Однако сегодня Ротерхэм был вовсе не склонен проявлять терпимость, с горечью подумал Жерар, не в состоянии понять той пропасти, которая отделяла его тщательно отрепетированную сцену неповиновения от природной отваги. Опекун впал в такой гнев, что несколько минут подряд Жерара буквально трясло от ругательств, непрерывным потоком срывавшихся с его губ. Жерару было совершенно не стыдно за свой поступок, но казалось, его вызов абсолютно не произвел впечатления на Ротерхэма. Юноша был зол, напуган, глубоко потрясен. Но по мере того как расстояние между ним и Клейкроссом увеличивалось, нормальное настроение его восстанавливалось, он перестал дрожать от сознания того, что посмел выразить неповиновение Ротерхэму, и начал обдумывать, каков будет результат подобного поведения. В конце концов Жерар решил, что вышел из этой ситуации вполне благополучно. Но от мысли, что он дал достойный отпор Ротерхэму, был один шаг до того, чтобы проникнуться уверенностью, что именно так он и сделал, потому ко времени прибытия в Бат юный Жерар Монкслей убедил себя, что сегодня он преподнес своему опекуну достойный урок.
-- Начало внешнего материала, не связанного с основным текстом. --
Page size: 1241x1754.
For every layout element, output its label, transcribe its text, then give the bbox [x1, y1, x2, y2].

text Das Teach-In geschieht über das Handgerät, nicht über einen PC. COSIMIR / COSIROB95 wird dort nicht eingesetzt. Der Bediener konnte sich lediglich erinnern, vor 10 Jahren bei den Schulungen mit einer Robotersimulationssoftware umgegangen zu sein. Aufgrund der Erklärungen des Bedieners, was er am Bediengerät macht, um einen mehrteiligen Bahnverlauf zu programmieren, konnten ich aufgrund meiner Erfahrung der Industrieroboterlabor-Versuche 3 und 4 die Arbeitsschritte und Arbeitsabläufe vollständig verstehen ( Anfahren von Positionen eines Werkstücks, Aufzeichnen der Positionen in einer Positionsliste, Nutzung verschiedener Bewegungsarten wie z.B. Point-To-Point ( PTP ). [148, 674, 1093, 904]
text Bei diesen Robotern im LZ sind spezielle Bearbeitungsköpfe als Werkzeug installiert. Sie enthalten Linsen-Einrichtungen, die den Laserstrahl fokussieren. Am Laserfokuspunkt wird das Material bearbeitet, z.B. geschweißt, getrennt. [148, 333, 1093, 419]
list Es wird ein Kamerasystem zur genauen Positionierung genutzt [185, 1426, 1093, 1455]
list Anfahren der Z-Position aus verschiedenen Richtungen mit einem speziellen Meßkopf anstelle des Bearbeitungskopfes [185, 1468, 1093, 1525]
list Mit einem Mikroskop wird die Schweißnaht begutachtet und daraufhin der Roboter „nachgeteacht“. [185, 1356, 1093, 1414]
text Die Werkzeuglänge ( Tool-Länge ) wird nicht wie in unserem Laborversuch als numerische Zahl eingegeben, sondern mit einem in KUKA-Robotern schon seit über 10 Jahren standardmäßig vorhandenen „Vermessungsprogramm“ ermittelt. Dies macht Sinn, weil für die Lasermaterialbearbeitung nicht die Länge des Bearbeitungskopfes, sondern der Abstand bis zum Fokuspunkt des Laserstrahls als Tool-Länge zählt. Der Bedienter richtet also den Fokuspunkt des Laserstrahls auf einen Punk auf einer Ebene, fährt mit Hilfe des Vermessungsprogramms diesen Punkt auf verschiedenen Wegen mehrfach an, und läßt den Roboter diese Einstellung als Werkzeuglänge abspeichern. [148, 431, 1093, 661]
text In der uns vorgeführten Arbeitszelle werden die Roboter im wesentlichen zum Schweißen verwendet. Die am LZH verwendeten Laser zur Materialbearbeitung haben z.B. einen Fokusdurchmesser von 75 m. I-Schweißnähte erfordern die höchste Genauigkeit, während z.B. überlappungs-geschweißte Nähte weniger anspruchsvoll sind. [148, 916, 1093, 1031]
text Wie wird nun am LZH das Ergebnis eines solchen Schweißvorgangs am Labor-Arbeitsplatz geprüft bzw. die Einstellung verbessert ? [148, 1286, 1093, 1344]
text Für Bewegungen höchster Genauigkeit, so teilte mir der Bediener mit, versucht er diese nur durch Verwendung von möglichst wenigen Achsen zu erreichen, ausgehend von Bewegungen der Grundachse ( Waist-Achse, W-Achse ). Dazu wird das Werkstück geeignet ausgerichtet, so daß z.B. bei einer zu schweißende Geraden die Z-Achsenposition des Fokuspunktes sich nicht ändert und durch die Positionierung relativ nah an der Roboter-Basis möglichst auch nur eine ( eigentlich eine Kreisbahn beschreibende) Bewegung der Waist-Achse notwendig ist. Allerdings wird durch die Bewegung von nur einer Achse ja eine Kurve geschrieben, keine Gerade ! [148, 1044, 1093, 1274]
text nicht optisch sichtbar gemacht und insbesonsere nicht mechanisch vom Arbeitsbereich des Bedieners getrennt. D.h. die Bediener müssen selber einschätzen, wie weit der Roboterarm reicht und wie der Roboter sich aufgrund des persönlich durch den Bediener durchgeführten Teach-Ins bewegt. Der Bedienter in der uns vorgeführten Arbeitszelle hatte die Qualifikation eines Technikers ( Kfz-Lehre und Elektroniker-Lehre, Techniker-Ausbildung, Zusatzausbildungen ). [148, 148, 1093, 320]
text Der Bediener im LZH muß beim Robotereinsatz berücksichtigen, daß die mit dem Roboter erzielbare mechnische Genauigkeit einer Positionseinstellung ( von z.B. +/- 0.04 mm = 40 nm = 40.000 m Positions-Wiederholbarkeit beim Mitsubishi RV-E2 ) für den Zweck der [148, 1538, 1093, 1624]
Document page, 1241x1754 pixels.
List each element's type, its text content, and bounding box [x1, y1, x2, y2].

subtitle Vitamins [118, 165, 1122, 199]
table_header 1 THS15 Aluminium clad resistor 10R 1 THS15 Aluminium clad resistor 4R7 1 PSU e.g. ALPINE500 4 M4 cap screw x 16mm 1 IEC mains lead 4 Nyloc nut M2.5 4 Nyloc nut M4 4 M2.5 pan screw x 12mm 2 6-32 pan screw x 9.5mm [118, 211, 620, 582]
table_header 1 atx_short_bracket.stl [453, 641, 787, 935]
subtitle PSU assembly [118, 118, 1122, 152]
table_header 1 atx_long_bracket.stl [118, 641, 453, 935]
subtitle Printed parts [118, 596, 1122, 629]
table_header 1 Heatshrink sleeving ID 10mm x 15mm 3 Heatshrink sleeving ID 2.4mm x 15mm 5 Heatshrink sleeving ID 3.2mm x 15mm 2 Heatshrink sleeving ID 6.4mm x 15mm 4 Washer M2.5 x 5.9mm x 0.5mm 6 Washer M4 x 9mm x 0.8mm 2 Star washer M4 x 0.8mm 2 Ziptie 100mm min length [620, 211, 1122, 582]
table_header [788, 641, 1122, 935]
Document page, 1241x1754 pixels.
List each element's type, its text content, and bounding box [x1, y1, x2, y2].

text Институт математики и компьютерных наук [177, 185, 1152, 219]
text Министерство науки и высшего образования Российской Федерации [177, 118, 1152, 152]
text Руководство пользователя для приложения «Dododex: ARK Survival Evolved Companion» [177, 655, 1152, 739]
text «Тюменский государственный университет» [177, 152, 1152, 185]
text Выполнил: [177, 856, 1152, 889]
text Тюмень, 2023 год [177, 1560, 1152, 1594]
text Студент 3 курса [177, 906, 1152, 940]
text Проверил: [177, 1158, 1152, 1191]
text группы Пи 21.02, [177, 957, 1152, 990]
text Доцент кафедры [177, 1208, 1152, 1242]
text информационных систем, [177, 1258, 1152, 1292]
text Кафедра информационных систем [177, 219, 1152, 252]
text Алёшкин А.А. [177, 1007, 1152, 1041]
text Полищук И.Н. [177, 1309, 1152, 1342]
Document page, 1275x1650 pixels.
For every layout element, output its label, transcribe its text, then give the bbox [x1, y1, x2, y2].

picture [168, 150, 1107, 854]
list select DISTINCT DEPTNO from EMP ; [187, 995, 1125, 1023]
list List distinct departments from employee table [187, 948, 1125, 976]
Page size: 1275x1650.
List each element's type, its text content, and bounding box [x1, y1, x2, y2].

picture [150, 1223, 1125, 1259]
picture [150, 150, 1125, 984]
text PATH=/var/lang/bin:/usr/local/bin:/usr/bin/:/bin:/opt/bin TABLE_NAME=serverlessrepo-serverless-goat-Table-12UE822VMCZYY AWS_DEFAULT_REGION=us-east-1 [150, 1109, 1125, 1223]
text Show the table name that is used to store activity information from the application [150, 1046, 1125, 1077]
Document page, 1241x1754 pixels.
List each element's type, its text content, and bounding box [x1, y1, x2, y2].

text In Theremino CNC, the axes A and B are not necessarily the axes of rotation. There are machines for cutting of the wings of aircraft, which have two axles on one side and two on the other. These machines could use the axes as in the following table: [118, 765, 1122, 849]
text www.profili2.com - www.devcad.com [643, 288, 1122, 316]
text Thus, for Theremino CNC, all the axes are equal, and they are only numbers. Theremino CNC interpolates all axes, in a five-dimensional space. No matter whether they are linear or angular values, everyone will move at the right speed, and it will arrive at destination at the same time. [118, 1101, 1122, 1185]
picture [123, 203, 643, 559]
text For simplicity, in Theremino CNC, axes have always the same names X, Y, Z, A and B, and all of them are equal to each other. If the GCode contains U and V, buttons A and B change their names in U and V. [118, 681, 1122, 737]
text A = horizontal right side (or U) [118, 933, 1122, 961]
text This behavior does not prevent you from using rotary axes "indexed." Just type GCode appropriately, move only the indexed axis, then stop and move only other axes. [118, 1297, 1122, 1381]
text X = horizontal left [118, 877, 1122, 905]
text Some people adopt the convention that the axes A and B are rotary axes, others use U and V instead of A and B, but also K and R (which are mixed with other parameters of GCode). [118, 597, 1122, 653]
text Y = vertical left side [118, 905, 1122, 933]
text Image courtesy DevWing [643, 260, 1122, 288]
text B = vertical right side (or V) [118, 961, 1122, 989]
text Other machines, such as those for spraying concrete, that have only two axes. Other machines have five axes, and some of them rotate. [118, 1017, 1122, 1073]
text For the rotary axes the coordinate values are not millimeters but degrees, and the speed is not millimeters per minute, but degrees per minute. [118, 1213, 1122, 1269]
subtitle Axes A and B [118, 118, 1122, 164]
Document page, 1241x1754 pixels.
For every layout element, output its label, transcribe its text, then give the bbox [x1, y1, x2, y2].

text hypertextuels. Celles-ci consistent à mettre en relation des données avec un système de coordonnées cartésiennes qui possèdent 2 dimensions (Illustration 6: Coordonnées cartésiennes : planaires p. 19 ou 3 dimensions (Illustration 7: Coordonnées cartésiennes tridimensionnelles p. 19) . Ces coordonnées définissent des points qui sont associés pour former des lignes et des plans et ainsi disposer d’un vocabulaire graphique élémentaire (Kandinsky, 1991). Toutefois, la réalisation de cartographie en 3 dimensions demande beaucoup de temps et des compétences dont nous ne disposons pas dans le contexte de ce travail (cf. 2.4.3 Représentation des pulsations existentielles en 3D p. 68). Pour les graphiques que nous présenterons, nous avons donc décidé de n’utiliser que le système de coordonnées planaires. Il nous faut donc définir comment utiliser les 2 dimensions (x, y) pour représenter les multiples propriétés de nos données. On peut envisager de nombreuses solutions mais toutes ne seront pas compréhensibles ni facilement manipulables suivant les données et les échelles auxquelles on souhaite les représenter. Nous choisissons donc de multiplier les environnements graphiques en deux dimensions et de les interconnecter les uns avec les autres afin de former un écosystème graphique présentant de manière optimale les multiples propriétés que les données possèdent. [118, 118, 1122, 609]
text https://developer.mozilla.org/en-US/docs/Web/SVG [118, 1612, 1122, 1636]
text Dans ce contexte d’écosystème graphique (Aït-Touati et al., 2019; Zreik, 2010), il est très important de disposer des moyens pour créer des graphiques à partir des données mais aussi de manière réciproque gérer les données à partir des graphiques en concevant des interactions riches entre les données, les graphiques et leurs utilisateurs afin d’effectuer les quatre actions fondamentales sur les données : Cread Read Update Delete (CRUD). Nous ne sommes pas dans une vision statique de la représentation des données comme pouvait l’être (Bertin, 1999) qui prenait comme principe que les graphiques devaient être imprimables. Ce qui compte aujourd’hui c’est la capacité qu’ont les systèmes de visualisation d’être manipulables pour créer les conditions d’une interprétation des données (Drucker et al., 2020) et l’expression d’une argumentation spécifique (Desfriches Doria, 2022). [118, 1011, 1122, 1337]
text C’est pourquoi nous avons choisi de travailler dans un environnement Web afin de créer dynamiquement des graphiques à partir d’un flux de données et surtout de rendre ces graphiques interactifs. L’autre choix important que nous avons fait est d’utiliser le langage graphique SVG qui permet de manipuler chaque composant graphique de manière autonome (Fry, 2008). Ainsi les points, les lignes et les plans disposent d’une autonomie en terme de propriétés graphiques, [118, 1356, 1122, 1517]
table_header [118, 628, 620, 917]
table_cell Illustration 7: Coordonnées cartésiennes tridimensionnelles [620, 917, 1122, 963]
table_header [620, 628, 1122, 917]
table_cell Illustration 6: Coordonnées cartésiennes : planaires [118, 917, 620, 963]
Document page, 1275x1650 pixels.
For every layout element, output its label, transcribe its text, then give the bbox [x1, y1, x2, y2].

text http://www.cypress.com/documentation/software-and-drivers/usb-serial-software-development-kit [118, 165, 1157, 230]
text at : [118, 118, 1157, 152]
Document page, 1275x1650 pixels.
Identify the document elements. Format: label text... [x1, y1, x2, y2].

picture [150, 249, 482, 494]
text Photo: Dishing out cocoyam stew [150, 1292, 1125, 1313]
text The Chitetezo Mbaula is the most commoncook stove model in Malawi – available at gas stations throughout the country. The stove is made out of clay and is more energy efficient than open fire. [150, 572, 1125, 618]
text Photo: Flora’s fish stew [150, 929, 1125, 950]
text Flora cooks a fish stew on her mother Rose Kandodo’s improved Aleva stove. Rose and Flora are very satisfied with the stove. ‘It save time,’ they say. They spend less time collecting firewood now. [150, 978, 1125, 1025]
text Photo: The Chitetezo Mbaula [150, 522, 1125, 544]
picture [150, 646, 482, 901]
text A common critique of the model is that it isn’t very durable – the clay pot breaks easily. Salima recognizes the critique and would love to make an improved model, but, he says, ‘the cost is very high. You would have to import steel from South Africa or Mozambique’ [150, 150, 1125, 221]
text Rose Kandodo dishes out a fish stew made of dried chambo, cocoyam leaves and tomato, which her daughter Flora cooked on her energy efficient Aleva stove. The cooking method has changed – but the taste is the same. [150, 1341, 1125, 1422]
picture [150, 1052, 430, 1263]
Гостиницу Жерар выбрал в самом скромном районе города и расположился там с твердым намерением узнать адрес Эмили. Но прошло два дня, прежде чем он увидел ее входящей в Памп Рум вместе со своей бабушкой и лишь тогда наконец сумел приблизиться к ней. Задача обнаружить дом леди, чье имя он не знал, оказалась чрезвычайно сложной.

Эмили была очень удивлена встречей и оказала ему искренний и теплый прием. Жерар был для нее милым молодым человеком с приятными манерами, воплощением элегантности и обаяния. Он демонстрировал свою любовь к Эмили очень робко, и страсть его была выражена с таким почтением, что не вызвала ни малейшей тревоги у хорошенькой девушки. Во время пребывания в Лондоне Жерар Монкслей оказывал ей постоянные знаки внимания, именно с ним она начала впервые флиртовать. Эмили не слишком глубоко задумывалась над их отношениями и поэтому воспринимала его признания не более серьезно, чем свои собственные. Эмили помнила, что в течение недели ощущала себя весьма неважно, оттого что мама запретила им видеться, но в конце концов она оправилась от постигшего ее разочарования. И вскоре в толпе Пинксов, Тьюлипсов, Бо, Хай Стиклеров, с которыми она познакомилась, она забыла имя Жерар.

Однако девушке было приятно увидеть своего элегантного поклонника вновь, и она сразу же представила его бабушке.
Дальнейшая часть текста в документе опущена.